The reason I am emphasizing the quality of the notes is that this will force you to spend time thinking carefully about the material, and thus you will likely retain it better. Also, the notes will be something you can refer back to if "I'll forget what I learned if I ever learn it" comes to pass, but my guess is that the mental calm you'll get from preparing the notes will reduce your fears, thus allowing your memory to function better.
Also, depending on the subject matter and how well you know it, you could write problems on index cards, with solutions on the reverse side. This would work well, I think, for probability and combinatorics problems, since most of that involves practice in identifying how to solve the problems, and not with learning a lot of theory stuff. The index cards can then be ordered or grouped in various ways, in case your initial way of ordering/grouping them changes as you become more familiar with the material, something that is difficult to do with pages and pages of ordinary handwritten notes (because you'll have to decide in advance whether topic A comes before topic B, etc. when writing). Of course, for digitally-typed notes, you can rearrange sections and problems even after writing them.

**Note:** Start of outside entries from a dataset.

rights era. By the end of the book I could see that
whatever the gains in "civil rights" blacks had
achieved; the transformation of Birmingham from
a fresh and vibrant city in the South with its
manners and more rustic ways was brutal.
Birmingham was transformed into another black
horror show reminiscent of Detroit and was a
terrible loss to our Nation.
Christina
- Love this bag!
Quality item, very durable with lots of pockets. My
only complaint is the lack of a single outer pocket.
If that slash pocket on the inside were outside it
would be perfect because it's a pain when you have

By the way, nothing about this is specific to statistics or data science. I used the notecards method in Fall 2011 when I spent a few months studying Hilbert style propositional logic systems (e.g. see this answer), and I wanted to keep track of those results that could be proved using only modus ponens and the deduction theorem (e.g. the positive implication fragment of intuitionistic propositional logic), and then those results one could additionally prove in the slightly larger system of Johansson's minimal negation implication logic, and then those results one could additionally prove in intuitionistic implication logic, and finally those results one could additionally prove in ordinary implication logic. Regarding written notes and such for myself on various topics, I've been doing this since middle school (ages 12-14, 1971-73).